Freek van Ede

Title

Tracking internal attention through the eyes: what we have learned so far

Selective attention can be directed not only to external sensations, but also to internal representations held within the spatial lay-out of working memory. We have recently uncovered how such internally directed selective attention is associated with directional biases in small eye movements known as microsaccades – extending the role of the oculomotor system to internal orienting of visual attention. In my talk, I will highlight this finding and show how we have started to utilise directional biases in microsaccades as a novel approach for tracking internal attention along three dimensions: to track (1) whether internal attention is deployed, (2) when it is deployed, and (3) where it is deployed. Doing so, I will illustrate how the study of microsaccades can be used to uncover new insights into the principles and mechanisms of internally directed selective visual attention in dynamic and immersive settings. I will finally address how such directional biases in microsaccade relate to neural modulation by covert spatial attention, arguing for a functional but not obligatory link between ocular and neural signatures of covert spatial attention.

Biography

Freek obtained his PhD in 2014 from the Donders Institute for Brain, Cognition and Behaviour (Radboud University Nijmegen) where he worked with Eric Maris, Ole Jensen, and Floris de Lange. He then received a Marie Skłodowska-Curie Fellowship and a Newton International Fellowship and spent five years as a post-doctoral research fellow at the Oxford Centre for Human Brain Activity (University of Oxford) in the Brain & Cognition Lab of Kia Nobre. In 2020, Freek was awarded an ERC Starting Grant to found the Proactive Brain Lab at the Vrije Universiteit in Amsterdam.

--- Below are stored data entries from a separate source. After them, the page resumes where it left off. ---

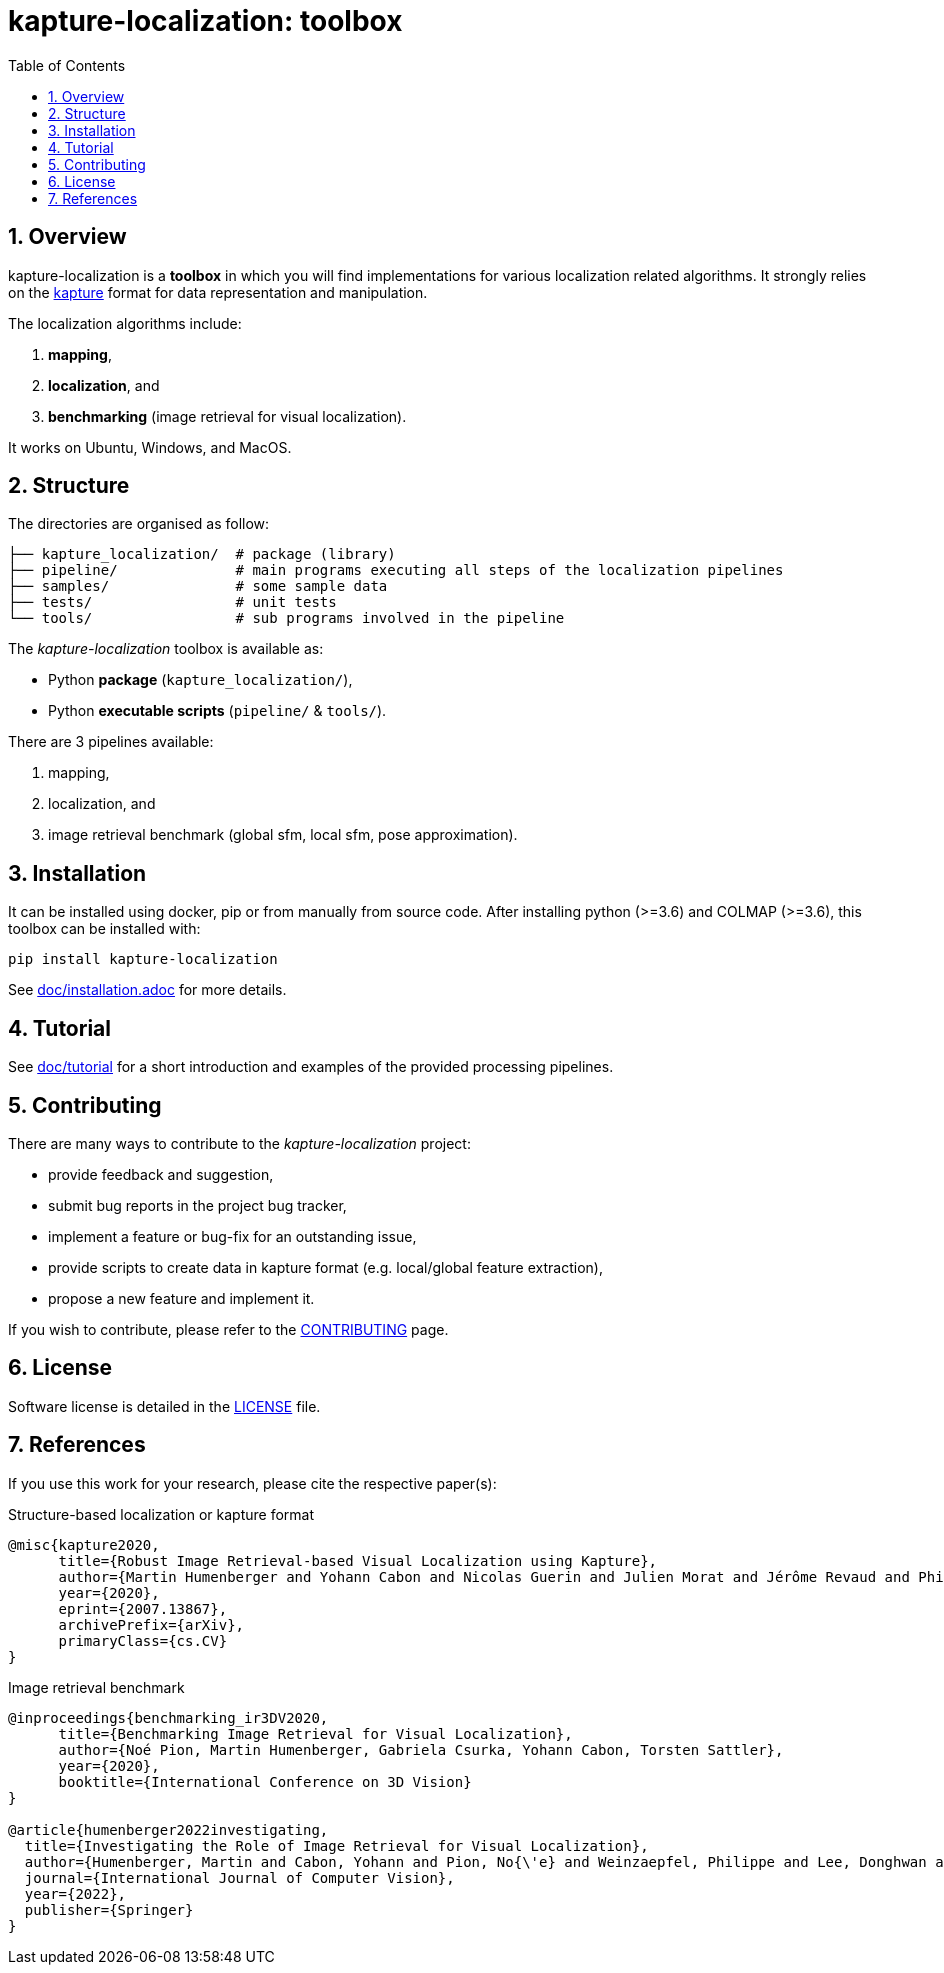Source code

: = kapture-localization: toolbox
:sectnums:
:sectnumlevels: 1
:toc: macro
:toclevels: 2

toc::[]

== Overview

kapture-localization is a **toolbox** in which you will find implementations for various localization related algorithms.
It strongly relies on the https://github.com/naver/kapture[kapture] format for data representation and manipulation.

The localization algorithms include:

 . **mapping**,
 . **localization**, and
 . **benchmarking** (image retrieval for visual localization).

It works on Ubuntu, Windows, and MacOS.

== Structure

The directories are organised as follow:

----
├── kapture_localization/  # package (library)
├── pipeline/              # main programs executing all steps of the localization pipelines
├── samples/               # some sample data
├── tests/                 # unit tests
└── tools/                 # sub programs involved in the pipeline
----


The __kapture-localization__ toolbox is available as:

 - Python *package* (`kapture_localization/`),
 - Python *executable scripts* (`pipeline/` & `tools/`).

There are 3 pipelines available:

 . mapping,
 . localization, and
 . image retrieval benchmark (global sfm, local sfm, pose approximation).


== Installation

It can be installed using docker, pip or from manually from source code.
After installing python (>=3.6) and COLMAP (>=3.6), this toolbox can be installed with:

[source,bash]
----
pip install kapture-localization
----

See link:doc/installation.adoc[] for more details.

== Tutorial

See link:doc/tutorial.adoc[doc/tutorial] for a short introduction and examples of the provided processing pipelines.

== Contributing

There are many ways to contribute to the __kapture-localization__ project:

* provide feedback and suggestion,
* submit bug reports in the project bug tracker,
* implement a feature or bug-fix for an outstanding issue,
* provide scripts to create data in kapture format (e.g. local/global feature extraction),
* propose a new feature and implement it.

// TODO individual page for kapture-localization ?
If you wish to contribute, please refer to the
link:https://github.com/naver/kapture/blob/main/CONTRIBUTING.adoc[CONTRIBUTING] page.

== License
Software license is detailed in the link:LICENSE[LICENSE] file.

== References
If you use this work for your research, please cite the respective paper(s):

.Structure-based localization or kapture format
----
@misc{kapture2020,
      title={Robust Image Retrieval-based Visual Localization using Kapture},
      author={Martin Humenberger and Yohann Cabon and Nicolas Guerin and Julien Morat and Jérôme Revaud and Philippe Rerole and Noé Pion and Cesar de Souza and Vincent Leroy and Gabriela Csurka},
      year={2020},
      eprint={2007.13867},
      archivePrefix={arXiv},
      primaryClass={cs.CV}
}
----

.Image retrieval benchmark
----
@inproceedings{benchmarking_ir3DV2020,
      title={Benchmarking Image Retrieval for Visual Localization},
      author={Noé Pion, Martin Humenberger, Gabriela Csurka, Yohann Cabon, Torsten Sattler},
      year={2020},
      booktitle={International Conference on 3D Vision}
}

@article{humenberger2022investigating,
  title={Investigating the Role of Image Retrieval for Visual Localization},
  author={Humenberger, Martin and Cabon, Yohann and Pion, No{\'e} and Weinzaepfel, Philippe and Lee, Donghwan and Gu{\'e}rin, Nicolas and Sattler, Torsten and Csurka, Gabriela},
  journal={International Journal of Computer Vision},
  year={2022},
  publisher={Springer}
}
----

Freek has received several awards and recognitions, including the 2020 ESCoP Early Career Publication Award (European Society for Cognitive Psychology), the 2021 APS Rising Star Award (Association for Psychological Science), and the 2022 NVP Early Career Award (Dutch Society for Brain & Cognition). Freek currently serves on the editorial advisory boards of the Journal of Cognitive Neuroscience, Progress in Neurobiology, and Visual Cognition. He is co-chair of the Amsterdam Graduate Network for Cognitive Neuroscience, and teaches the research-master course on Cognitive Electrophysiology at the Vrije Universiteit Amsterdam.